▶ WHAT YOU SHOULD DO
Pick each line that has "left" out of the records.

====== THE INPUT ======

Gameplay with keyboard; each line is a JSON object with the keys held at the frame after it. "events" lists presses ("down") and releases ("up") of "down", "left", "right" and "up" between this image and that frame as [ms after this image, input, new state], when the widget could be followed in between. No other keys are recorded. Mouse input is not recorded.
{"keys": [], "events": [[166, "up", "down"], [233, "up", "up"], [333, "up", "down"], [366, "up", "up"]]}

======
====== THE INPUT ======

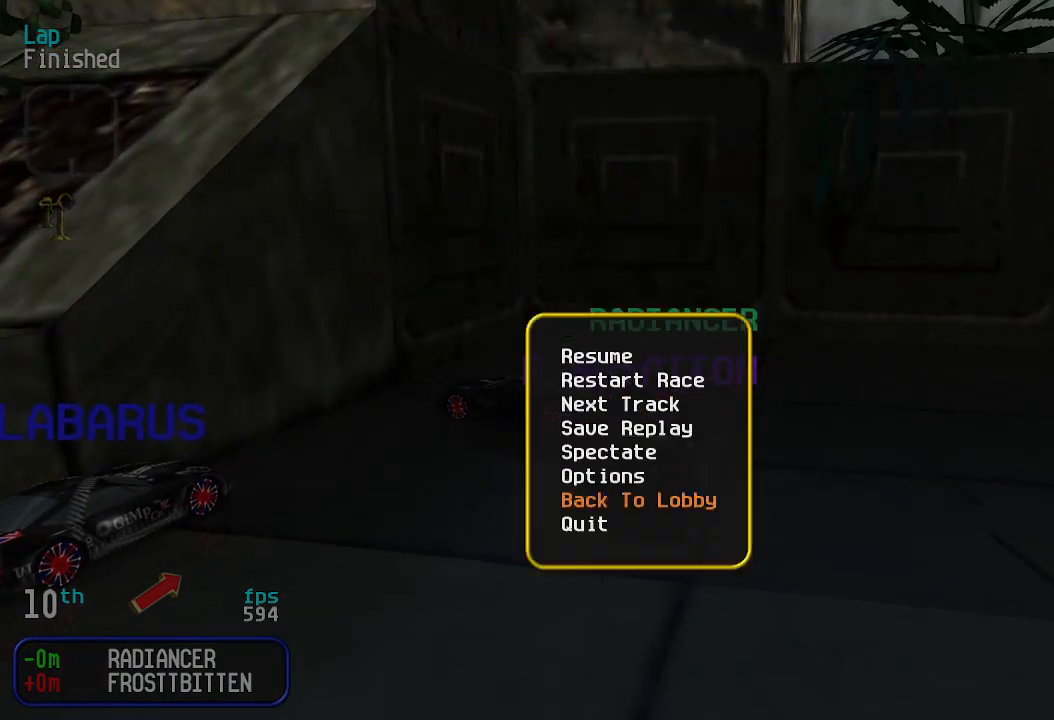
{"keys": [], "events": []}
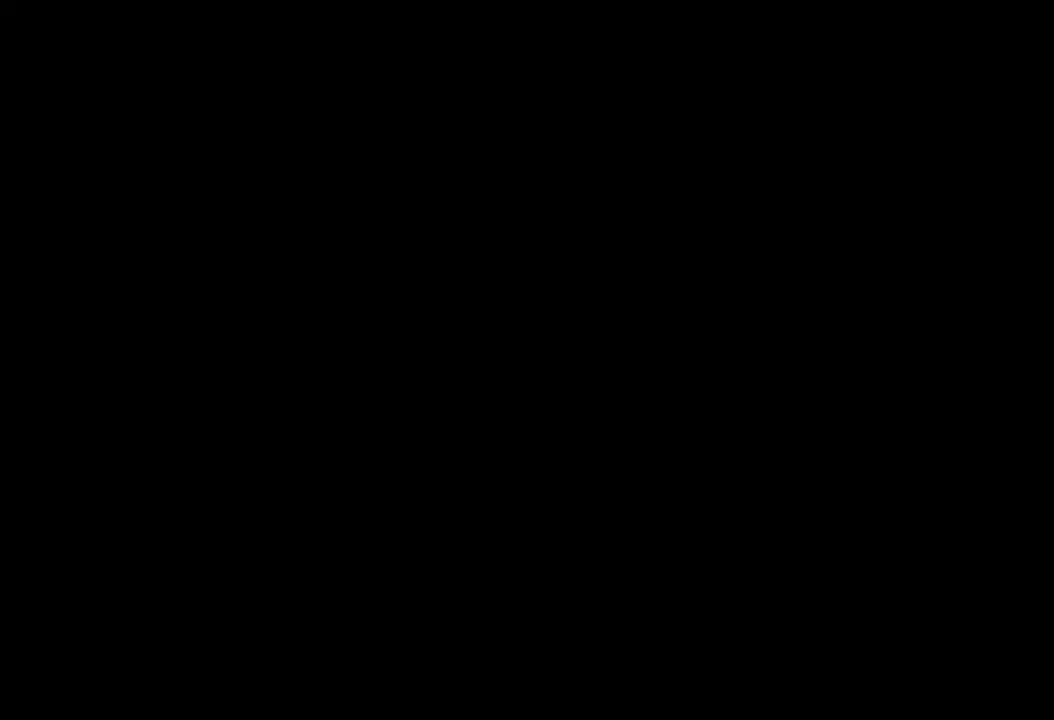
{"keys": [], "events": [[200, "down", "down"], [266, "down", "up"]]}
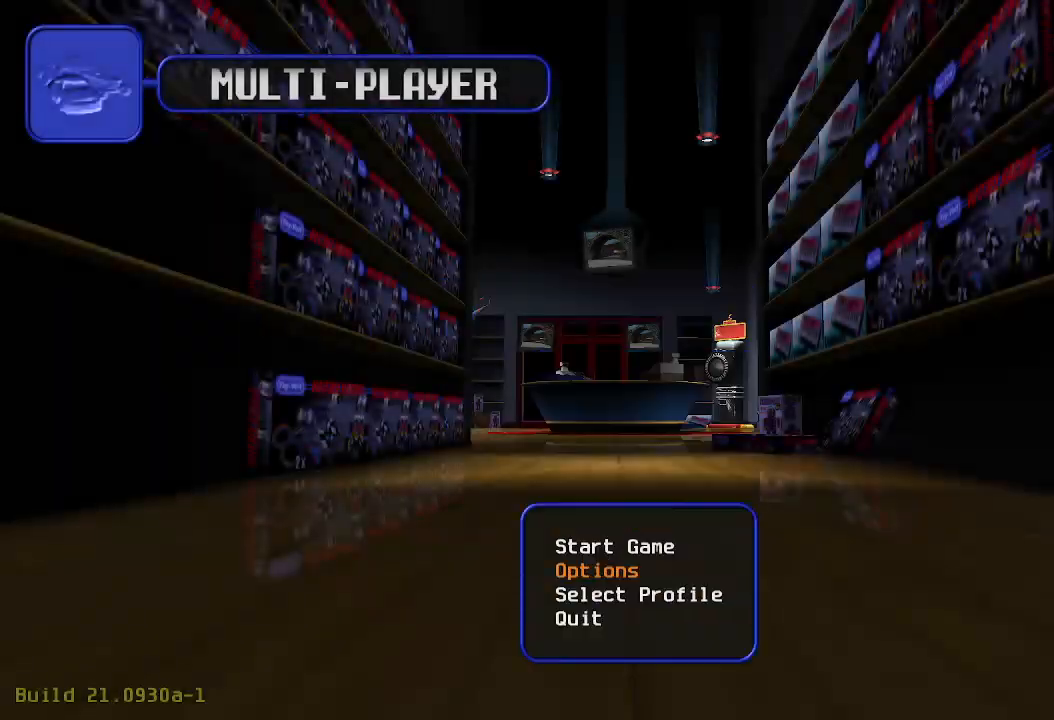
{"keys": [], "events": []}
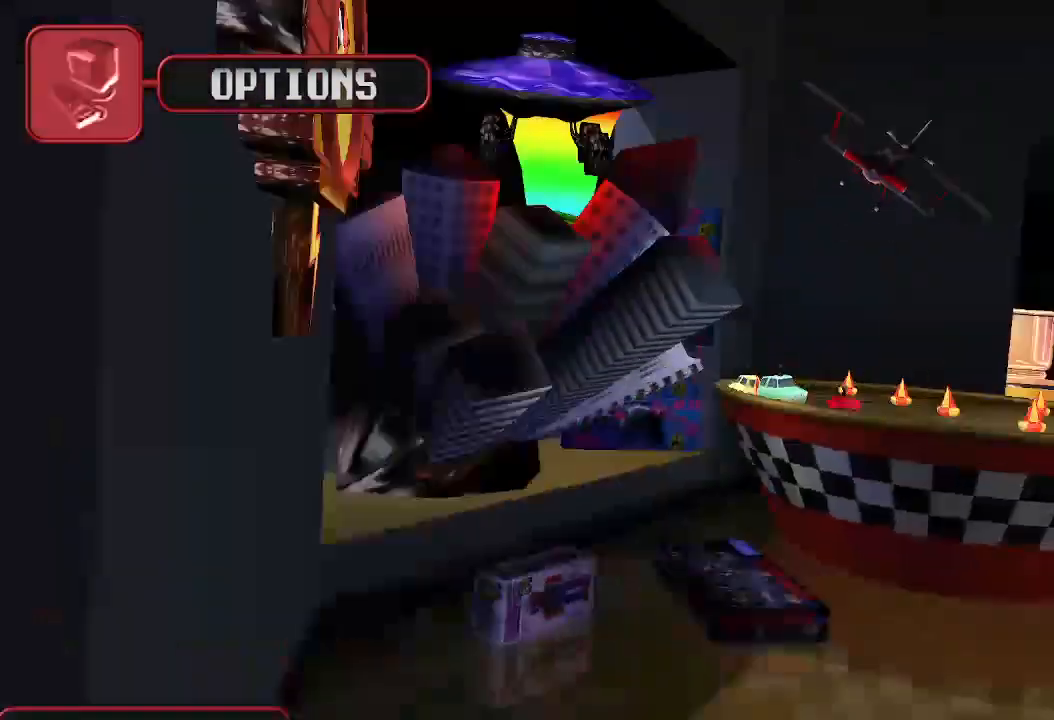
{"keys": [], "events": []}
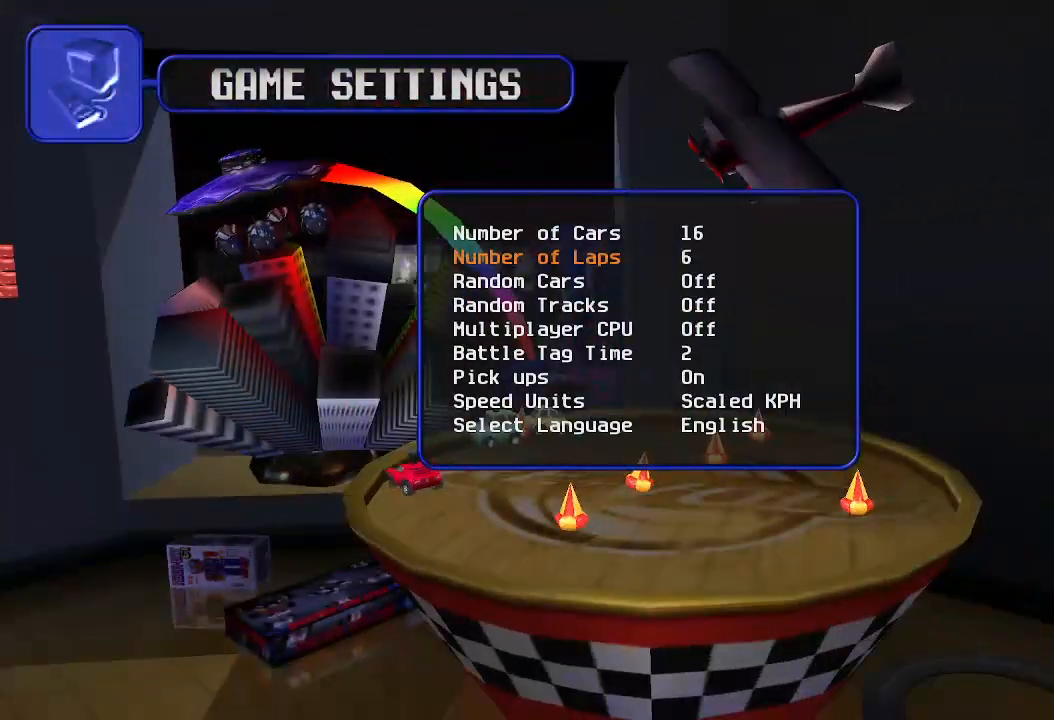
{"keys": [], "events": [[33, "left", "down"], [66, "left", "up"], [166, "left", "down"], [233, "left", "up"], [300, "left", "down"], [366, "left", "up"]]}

======

▶ EXERCISE ANSWER
Gameplay with keyboard; each line is a JSON object with the keys held at the frame after it. "events" lists presses ("down") and releases ("up") of "down", "left", "right" and "up" between this image and that frame as [ms after this image, input, new state], when the widget could be followed in between. No other keys are recorded. Mouse input is not recorded.
{"keys": [], "events": [[33, "left", "down"], [66, "left", "up"], [166, "left", "down"], [233, "left", "up"], [300, "left", "down"], [366, "left", "up"]]}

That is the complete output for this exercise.